The speech does implicitly remind the listener of some of the negative aspects of the Obama administration’s use of armed drones. One of those aspects is unnecessary opacity and slowness in lifting that opacity. It was only the day before the speech that the administration, in a letter from the Attorney General to a Senate committee, finally acknowledged all of the U.S. citizens who had been killed, intentionally or otherwise, by drones.
The White House released, as an accompaniment to the speech, a fact sheet describing criteria and procedures to be used in deciding on additional strikes from armed drones. The release is a positive step toward more transparency and gives us the fullest sense yet about the policy and how it is implemented.
But the complete policy guidelines remain classified, the fact sheet is vague on several points, and it raises as well as answers questions. For example, it states that the United States will use lethal force only against a target that poses a “continuing, imminent threat” to U.S. persons. How can a threat that is “continuing” also be “imminent,” except perhaps for a short time before the threat is finally executed?

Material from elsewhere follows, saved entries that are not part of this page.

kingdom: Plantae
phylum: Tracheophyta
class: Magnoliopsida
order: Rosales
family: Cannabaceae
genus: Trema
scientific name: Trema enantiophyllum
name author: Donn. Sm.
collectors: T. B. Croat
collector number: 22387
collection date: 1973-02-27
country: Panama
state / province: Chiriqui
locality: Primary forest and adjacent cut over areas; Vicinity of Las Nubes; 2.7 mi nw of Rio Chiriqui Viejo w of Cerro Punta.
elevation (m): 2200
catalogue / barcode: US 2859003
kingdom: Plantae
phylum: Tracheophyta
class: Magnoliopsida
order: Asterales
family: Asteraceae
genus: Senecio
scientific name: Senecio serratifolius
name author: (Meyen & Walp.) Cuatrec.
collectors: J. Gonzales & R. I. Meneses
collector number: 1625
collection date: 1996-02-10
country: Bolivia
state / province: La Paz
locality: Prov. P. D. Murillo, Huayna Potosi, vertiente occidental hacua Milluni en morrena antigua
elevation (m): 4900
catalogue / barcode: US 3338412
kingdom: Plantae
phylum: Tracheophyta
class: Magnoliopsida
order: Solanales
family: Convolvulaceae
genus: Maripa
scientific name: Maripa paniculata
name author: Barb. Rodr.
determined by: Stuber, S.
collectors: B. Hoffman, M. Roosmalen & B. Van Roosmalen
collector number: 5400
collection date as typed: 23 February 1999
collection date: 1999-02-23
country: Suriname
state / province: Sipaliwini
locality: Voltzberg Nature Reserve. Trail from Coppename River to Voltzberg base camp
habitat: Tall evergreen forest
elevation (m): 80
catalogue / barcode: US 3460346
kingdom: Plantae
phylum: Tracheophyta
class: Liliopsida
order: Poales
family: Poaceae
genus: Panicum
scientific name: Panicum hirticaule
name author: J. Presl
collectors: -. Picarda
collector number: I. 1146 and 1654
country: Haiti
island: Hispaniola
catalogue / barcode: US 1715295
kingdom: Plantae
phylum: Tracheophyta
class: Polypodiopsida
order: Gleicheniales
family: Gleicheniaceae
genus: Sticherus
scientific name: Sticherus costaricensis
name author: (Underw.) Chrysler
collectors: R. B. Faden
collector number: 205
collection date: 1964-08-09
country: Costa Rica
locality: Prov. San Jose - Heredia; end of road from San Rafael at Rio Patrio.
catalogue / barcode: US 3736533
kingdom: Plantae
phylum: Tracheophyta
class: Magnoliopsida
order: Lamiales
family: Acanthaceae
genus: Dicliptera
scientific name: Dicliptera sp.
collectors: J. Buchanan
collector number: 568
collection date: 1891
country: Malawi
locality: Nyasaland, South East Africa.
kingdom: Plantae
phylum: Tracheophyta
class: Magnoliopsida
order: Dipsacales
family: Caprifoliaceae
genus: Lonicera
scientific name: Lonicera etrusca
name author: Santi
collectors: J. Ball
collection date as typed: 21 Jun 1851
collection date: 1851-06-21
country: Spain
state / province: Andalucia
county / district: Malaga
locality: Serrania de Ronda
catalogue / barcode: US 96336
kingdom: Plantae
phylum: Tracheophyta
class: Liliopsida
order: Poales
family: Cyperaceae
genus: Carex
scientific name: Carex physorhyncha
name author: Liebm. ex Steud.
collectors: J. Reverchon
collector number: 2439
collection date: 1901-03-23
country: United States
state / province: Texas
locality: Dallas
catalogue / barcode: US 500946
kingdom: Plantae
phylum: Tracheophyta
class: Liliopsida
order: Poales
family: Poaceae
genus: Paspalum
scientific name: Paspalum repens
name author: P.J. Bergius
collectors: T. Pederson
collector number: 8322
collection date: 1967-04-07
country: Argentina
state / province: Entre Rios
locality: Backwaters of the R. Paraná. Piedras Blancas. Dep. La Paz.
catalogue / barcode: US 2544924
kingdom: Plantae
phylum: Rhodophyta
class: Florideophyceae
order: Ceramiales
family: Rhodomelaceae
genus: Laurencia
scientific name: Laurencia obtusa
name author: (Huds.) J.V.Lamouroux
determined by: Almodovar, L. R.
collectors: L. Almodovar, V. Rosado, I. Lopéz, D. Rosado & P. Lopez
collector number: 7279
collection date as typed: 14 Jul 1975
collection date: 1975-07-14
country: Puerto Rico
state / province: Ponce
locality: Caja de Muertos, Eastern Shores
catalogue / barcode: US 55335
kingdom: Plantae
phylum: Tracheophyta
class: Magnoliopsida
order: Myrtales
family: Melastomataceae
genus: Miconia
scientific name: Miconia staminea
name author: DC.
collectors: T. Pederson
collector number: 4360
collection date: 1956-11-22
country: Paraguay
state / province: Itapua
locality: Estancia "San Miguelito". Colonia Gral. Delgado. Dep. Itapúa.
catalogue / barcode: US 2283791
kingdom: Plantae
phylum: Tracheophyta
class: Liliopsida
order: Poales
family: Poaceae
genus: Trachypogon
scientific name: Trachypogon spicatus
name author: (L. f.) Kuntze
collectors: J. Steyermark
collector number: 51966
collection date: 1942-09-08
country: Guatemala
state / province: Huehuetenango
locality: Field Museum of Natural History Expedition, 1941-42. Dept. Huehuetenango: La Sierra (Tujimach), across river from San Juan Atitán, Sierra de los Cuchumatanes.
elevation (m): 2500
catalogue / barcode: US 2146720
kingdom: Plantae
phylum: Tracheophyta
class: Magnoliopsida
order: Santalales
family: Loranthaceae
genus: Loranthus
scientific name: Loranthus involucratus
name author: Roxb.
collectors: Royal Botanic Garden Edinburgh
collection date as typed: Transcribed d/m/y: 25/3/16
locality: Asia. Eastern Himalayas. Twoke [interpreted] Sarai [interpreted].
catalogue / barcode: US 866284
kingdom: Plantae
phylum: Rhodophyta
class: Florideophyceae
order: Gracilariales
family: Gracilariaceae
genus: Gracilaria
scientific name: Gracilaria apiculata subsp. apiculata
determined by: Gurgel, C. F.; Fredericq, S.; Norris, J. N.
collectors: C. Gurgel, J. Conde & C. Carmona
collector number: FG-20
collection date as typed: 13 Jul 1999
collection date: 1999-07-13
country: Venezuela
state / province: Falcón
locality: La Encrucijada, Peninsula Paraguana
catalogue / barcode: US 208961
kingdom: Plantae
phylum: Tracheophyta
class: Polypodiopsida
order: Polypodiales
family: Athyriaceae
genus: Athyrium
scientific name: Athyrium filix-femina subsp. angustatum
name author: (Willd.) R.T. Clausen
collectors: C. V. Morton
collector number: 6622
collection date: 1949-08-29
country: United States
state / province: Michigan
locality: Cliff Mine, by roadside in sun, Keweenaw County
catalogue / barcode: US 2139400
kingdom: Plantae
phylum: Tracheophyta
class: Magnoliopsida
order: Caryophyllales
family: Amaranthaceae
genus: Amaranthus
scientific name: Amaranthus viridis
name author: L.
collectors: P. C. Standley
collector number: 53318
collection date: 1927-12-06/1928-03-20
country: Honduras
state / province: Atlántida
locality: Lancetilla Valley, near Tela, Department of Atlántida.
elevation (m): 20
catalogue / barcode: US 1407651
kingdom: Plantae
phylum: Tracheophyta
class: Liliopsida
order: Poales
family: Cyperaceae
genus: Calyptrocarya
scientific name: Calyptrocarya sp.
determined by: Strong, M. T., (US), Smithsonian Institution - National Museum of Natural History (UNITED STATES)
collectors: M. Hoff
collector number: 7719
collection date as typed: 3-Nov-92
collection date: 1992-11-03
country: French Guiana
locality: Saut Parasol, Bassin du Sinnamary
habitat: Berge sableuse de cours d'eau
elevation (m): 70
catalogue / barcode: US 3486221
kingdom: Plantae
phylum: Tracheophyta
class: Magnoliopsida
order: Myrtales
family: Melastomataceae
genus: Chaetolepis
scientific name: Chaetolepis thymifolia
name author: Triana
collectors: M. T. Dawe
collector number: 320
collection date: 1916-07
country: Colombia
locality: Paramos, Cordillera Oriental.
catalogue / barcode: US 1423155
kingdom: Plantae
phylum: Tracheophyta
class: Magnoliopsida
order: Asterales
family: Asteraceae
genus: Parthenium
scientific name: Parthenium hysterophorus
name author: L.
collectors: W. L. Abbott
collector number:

In other places, such as in describing review procedures when a U.S. citizen is involved, the fact sheet essentially says that things will be done legally without specifying the legal principles and standards to be applied. In offering assurances that noncombatants will be protected, a lengthy footnote says that “it is not the case that all military-aged males in the vicinity of a target are deemed to be combatants” but doesn’t really eliminate the possibility that many such males will be so deemed.
The biggest hurdle to full implementation of a sensible and defensible counterterrorist policy is probably not these remaining problems in the administration’s use of drones but instead the insistence of others, especially in Congress, that counterterrorism is a “war” in which military force is the preeminent tool, the grievances and conflicts that feed extremism are disregarded, the trade-offs involved in buying security are brushed aside, and the stain of Guantanamo is retained.
Paul R. Pillar, in his 28 years at the Central Intelligence Agency, rose to be one of the agency’s top analysts. He is now a visiting professor at Georgetown University for security studies. (This article first appeared as a blog post at The National Interest’s Web site. Reprinted with author’s permission.)